→ Requirement A:
Reproduce the part of the blog post on the breast cancer race from "My first ever" up to and including "in Munchkin Land.".
→ Requirement B:
In the blog post on the breast cancer race, where did the writer's first breast cancer event take place?

Monday, January 27, 2014

A Race

Update 2014:
My feelings regarding SGK have changed drastically.  This happens generally after you've healed and are fighting the good fight and realizing that not everything is what it seems.  SGK is not what it seems.  So I won't remove the post because it's what was happening in the early part of my journey.  But I'll never walk in their event or support their foundation because it is (in my opinion) a damaged and grossly misguided organization.


May 2013

My first ever Breast Cancer Event!


I must say, it was very unexpectedly emotional.  It was a few weeks before surgery and one day before Cara's arrival.  I was overwhelmed with the energy on The Mall in D.C.  Pink was everywhere and I felt like I was walking aimlessly in the abyss of pink feathers, beads, hats, glasses, pins, shirts, tutus and the like.  Gifts and goody bags were donned on the backs of most passer byes.  I felt like Dorothy as she arrived in Munchkin Land.

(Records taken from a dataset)
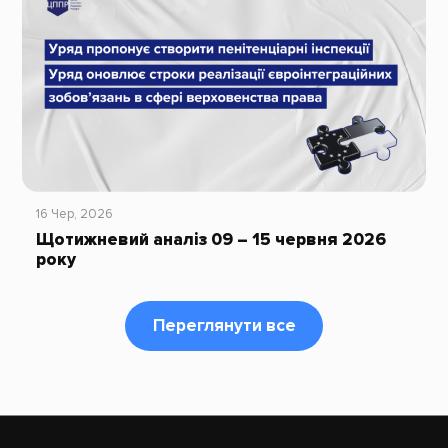
16 Чер, 2026
Щотижневий аналіз 09 – 15 червня 2026
року
Переглянути все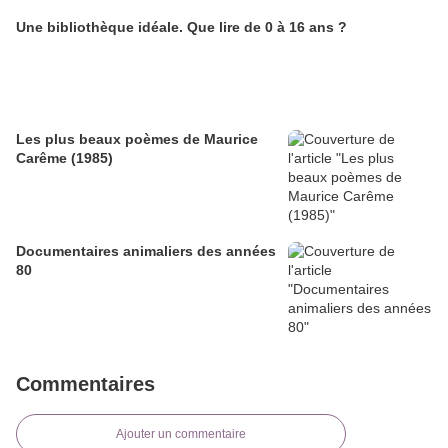
Une bibliothèque idéale. Que lire de 0 à 16 ans ?
Les plus beaux poèmes de Maurice
Carême (1985)
Documentaires animaliers des années
80
Commentaires
Ajouter un commentaire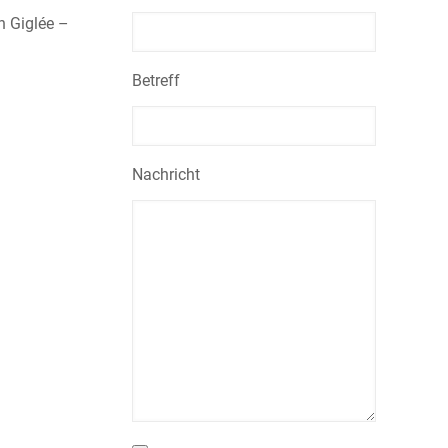
n Giglée –
Betreff
Nachricht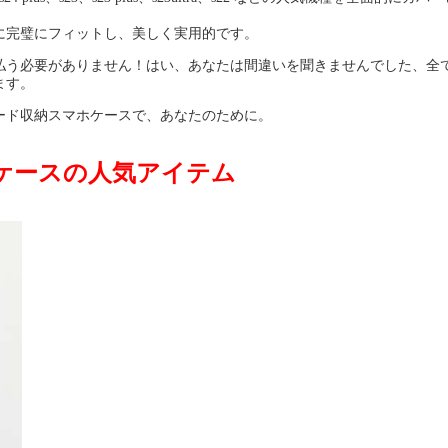
に完璧にフィットし、美しく実用的です。
払う必要がありません！はい、あなたは間違いを聞きませんでした、全
ます。
ード収納スマホケースで、あなたのために。
/14ケースの人気アイテム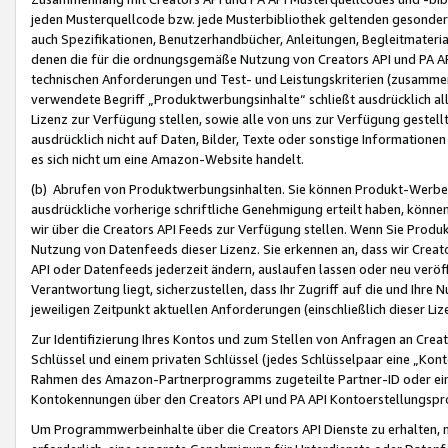
jeden Musterquellcode bzw. jede Musterbibliothek geltenden gesonder
auch Spezifikationen, Benutzerhandbücher, Anleitungen, Begleitmaterial
denen die für die ordnungsgemäße Nutzung von Creators API und PA A
technischen Anforderungen und Test- und Leistungskriterien (zusammen
verwendete Begriff „Produktwerbungsinhalte“ schließt ausdrücklich al
Lizenz zur Verfügung stellen, sowie alle von uns zur Verfügung gestel
ausdrücklich nicht auf Daten, Bilder, Texte oder sonstige Informatione
es sich nicht um eine Amazon-Website handelt.
(b) Abrufen von Produktwerbungsinhalten. Sie können Produkt-Werbein
ausdrückliche vorherige schriftliche Genehmigung erteilt haben, könn
wir über die Creators API Feeds zur Verfügung stellen. Wenn Sie Produk
Nutzung von Datenfeeds dieser Lizenz. Sie erkennen an, dass wir Creat
API oder Datenfeeds jederzeit ändern, auslaufen lassen oder neu veröffe
Verantwortung liegt, sicherzustellen, dass Ihr Zugriff auf die und Ihr
jeweiligen Zeitpunkt aktuellen Anforderungen (einschließlich dieser Liz
Zur Identifizierung Ihres Kontos und zum Stellen von Anfragen an Crea
Schlüssel und einem privaten Schlüssel (jedes Schlüsselpaar eine „Kon
Rahmen des Amazon-Partnerprogramms zugeteilte Partner-ID oder ein
Kontokennungen über den Creators API und PA API Kontoerstellungspro
Um Programmwerbeinhalte über die Creators API Dienste zu erhalten, m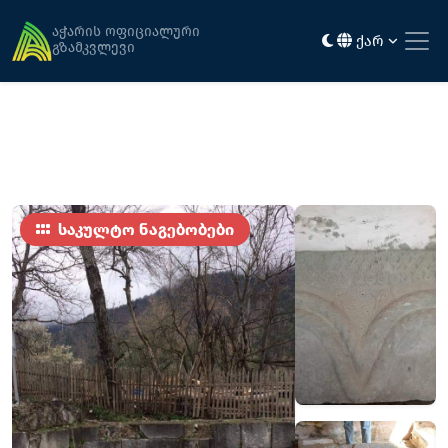
მთავარი
ღირსშესანიშნაობები
ვერნების ეკლესია
აჭარის ოფიციალური
ქარ
გზამკვლევი
საკულტო ნაგებობები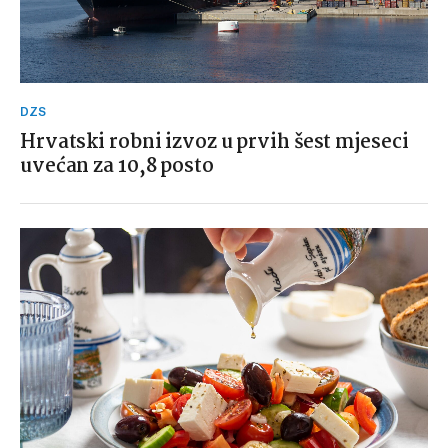
DZS
Hrvatski robni izvoz u prvih šest mjeseci
uvećan za 10,8 posto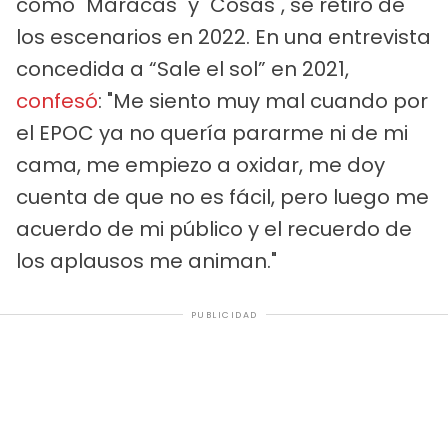
como "Maracas" y "Cosas", se retiró de
los escenarios en 2022. En una entrevista
concedida a “Sale el sol” en 2021,
confesó
: "Me siento muy mal cuando por
el EPOC ya no quería pararme ni de mi
cama, me empiezo a oxidar, me doy
cuenta de que no es fácil, pero luego me
acuerdo de mi público y el recuerdo de
los aplausos me animan."
PUBLICIDAD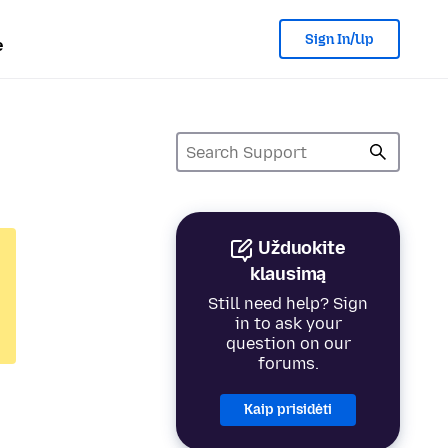
Sign In/Up
e
Užduokite
klausimą
Still need help? Sign
in to ask your
question on our
forums.
Kaip prisidėti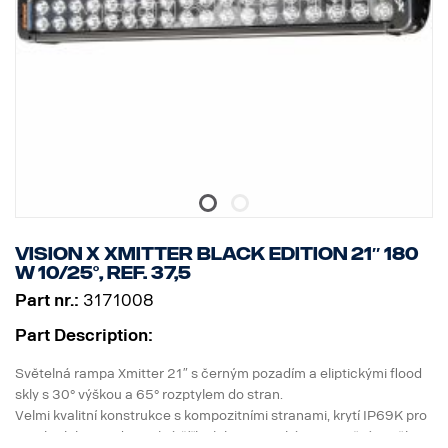
Vision X Xmitter BLACK EDITION 21″ 180
W 10/25°, ref. 37,5
Part nr.:
3171008
Part Description:
Světelná rampa Xmitter 21″ s černým pozadím a eliptickými flood
skly s 30° výškou a 65° rozptylem do stran.
Velmi kvalitní konstrukce s kompozitními stranami, krytí IP69K pro
vysokotlakou vodu, stejná šířka jako evropská registrační značka,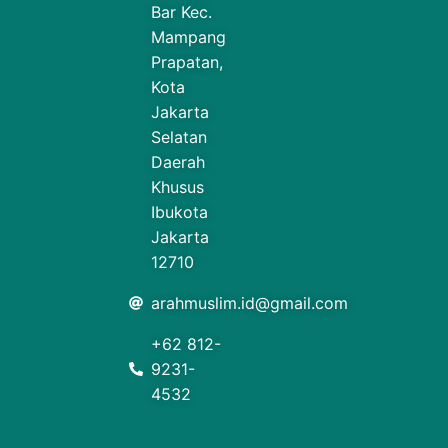
Bar Kec.
Mampang
Prapatan,
Kota
Jakarta
Selatan
Daerah
Khusus
Ibukota
Jakarta
12710
arahmuslim.id@gmail.com
+62 812-
9231-
4532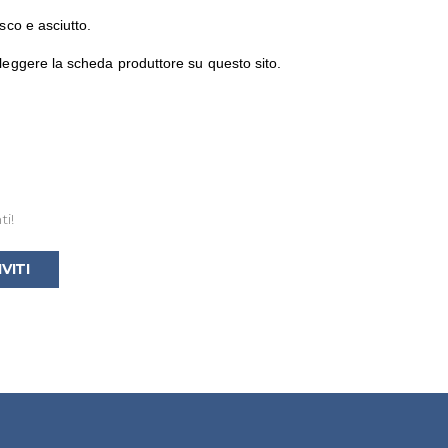
esco e asciutto.
 leggere la scheda produttore su questo sito.
ti!
IVITI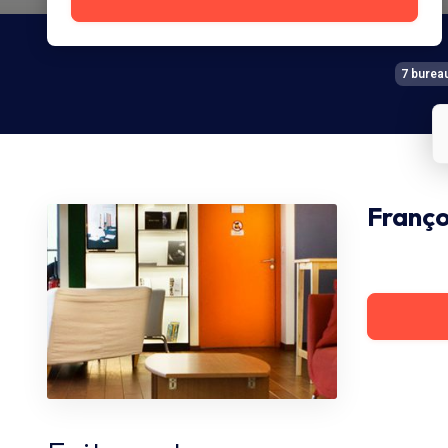
7 burea
Franço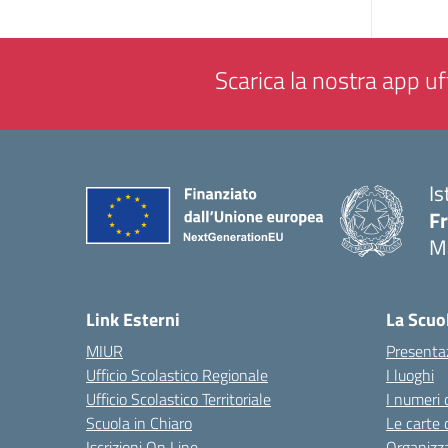
Scarica la nostra app uff
Is
F
M
— 
Link Esterni
La Scuo
MIUR
Presenta
Ufficio Scolastico Regionale
I luoghi
Ufficio Scolastico Territoriale
I numeri 
Scuola in Chiaro
Le carte 
Iscrizioni On Line
Organizz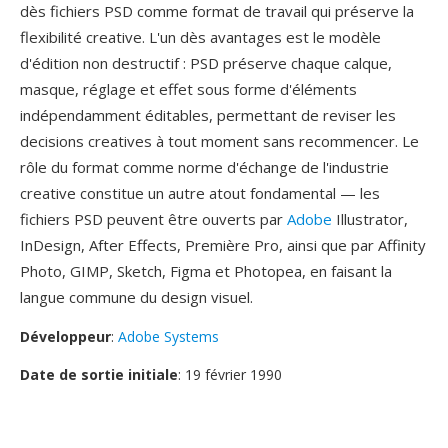
dès fichiers PSD comme format de travail qui préserve la
flexibilité creative. L'un dès avantages est le modèle
d'édition non destructif : PSD préserve chaque calque,
masque, réglage et effet sous forme d'éléments
indépendamment éditables, permettant de reviser les
decisions creatives à tout moment sans recommencer. Le
rôle du format comme norme d'échange de l'industrie
creative constitue un autre atout fondamental — les
fichiers PSD peuvent être ouverts par
Adobe
Illustrator,
InDesign, After Effects, Première Pro, ainsi que par Affinity
Photo, GIMP, Sketch, Figma et Photopea, en faisant la
langue commune du design visuel.
Développeur
:
Adobe Systems
Date de sortie initiale
: 19 février 1990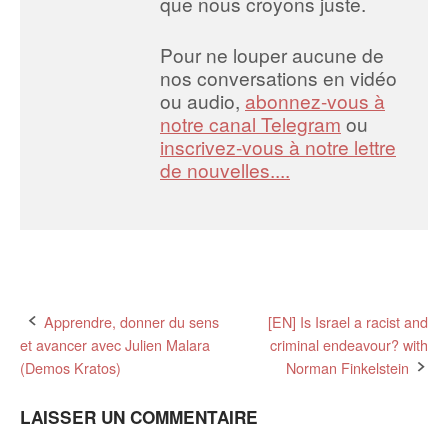
que nous croyons juste.
Pour ne louper aucune de
nos conversations en vidéo
ou audio,
abonnez-vous à
notre canal Telegram
ou
inscrivez-vous à notre lettre
de nouvelles....
Post
Apprendre, donner du sens
[EN] Is Israel a racist and
et avancer avec Julien Malara
criminal endeavour? with
navigation
(Demos Kratos)
Norman Finkelstein
LAISSER UN COMMENTAIRE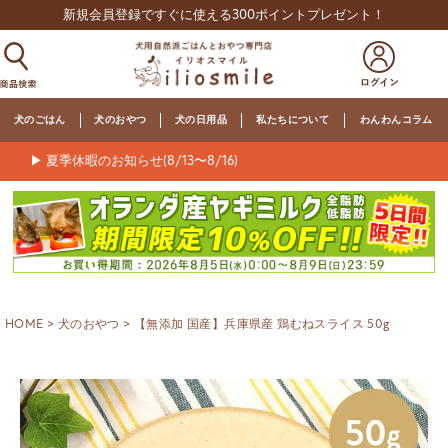
新規会員登録ですぐに使える300ポイントプレゼント！
犬のごはん
犬のおやつ
犬の日用品
私たちについて
わんわんコラム
▶ 夏季休暇のお知らせ(8/13〜8/16)
HOME
犬のおやつ
【無添加 国産】兵庫県産 鶏むねスライス 50g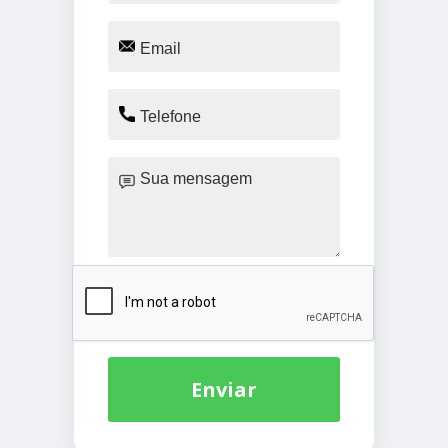
Enviar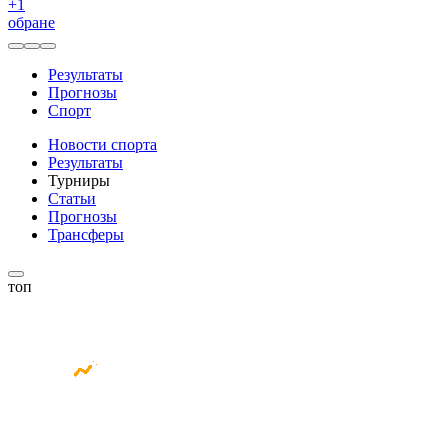
+
1
обране
Результаты
Прогнозы
Спорт
Новости спорта
Результаты
Турниры
Статьи
Прогнозы
Трансферы
топ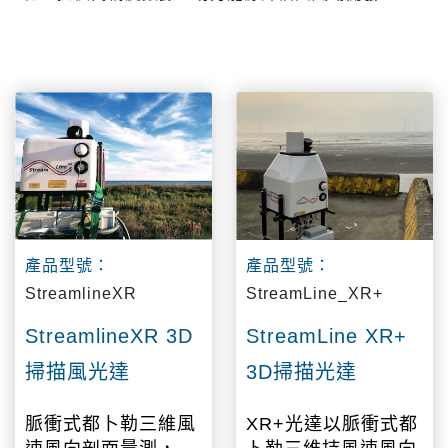
產品型號：
產品型號：
StreamlineXR
StreamLine_XR+
StreamlineXR 3D
StreamLine XR+
掃描風光達
3D掃描光達
脈衝式都卜勒三維風
XR+光達以脈衝式都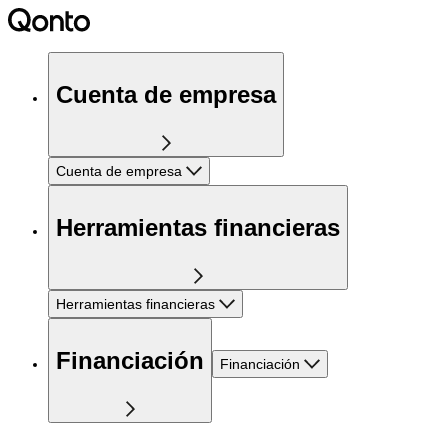
Cuenta de empresa
Cuenta de empresa
Herramientas financieras
Herramientas financieras
Financiación
Financiación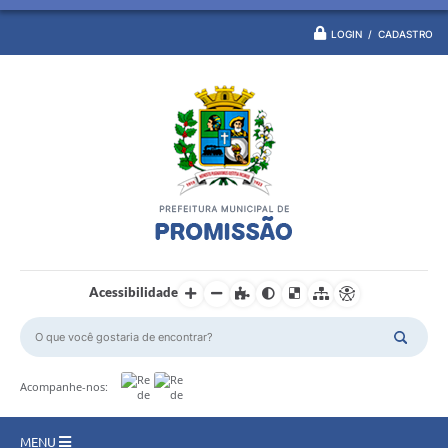
LOGIN / CADASTRO
Acessibilidade
Acompanhe-nos:
MENU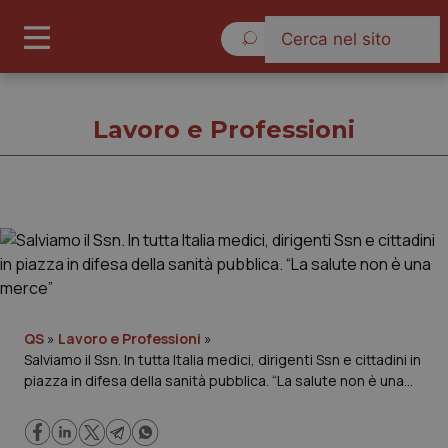
Sabato 8 Agosto 2026
Lavoro e Professioni
Lavoro e Professioni
Cronache
Governo e Parlamento
QS
»
Lavoro e Professioni
»
Salviamo il Ssn. In tutta Italia medici, dirigenti Ssn e cittadini in
piazza in difesa della sanità pubblica. “La salute non è una
Regioni e Asl
merce”
Lavoro e Professioni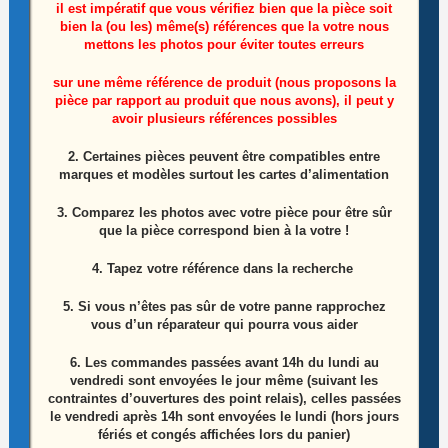
il est impératif que vous vérifiez bien que la pièce soit
bien la (ou les) même(s) références que la votre nous
mettons les photos pour éviter toutes erreurs
sur une même référence de produit (nous proposons la
Module De Commandes Télé Tcl 65C715
pièce par rapport au produit que nous avons), il peut y
avoir plusieurs références possibles
Référence: 40-6510NH-KSA1LG
2. Certaines pièces peuvent être compatibles entre
20,00
€
marques et modèles surtout les cartes d’alimentation
Ajouter au panier
3. Comparez les photos avec votre pièce pour être sûr
que la pièce correspond bien à la votre !
4. Tapez votre référence dans la recherche
ÉPUISÉ
5. Si vous n’êtes pas sûr de votre panne rapprochez
vous d’un réparateur qui pourra vous aider
6.
Les commandes passées avant 14h du lundi au
vendredi sont envoyées le jour même (suivant les
contraintes d’ouvertures des point relais), celles passées
le vendredi après 14h sont envoyées le lundi (hors jours
fériés et congés affichées lors du panier)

→ Exercise answer A:
My first ever Breast Cancer Event!


I must say, it was very unexpectedly emotional.  It was a few weeks before surgery and one day before Cara's arrival.  I was overwhelmed with the energy on The Mall in D.C.  Pink was everywhere and I felt like I was walking aimlessly in the abyss of pink feathers, beads, hats, glasses, pins, shirts, tutus and the like.  Gifts and goody bags were donned on the backs of most passer byes.  I felt like Dorothy as she arrived in Munchkin Land.

→ Exercise answer B:
It took place on The Mall in D.C.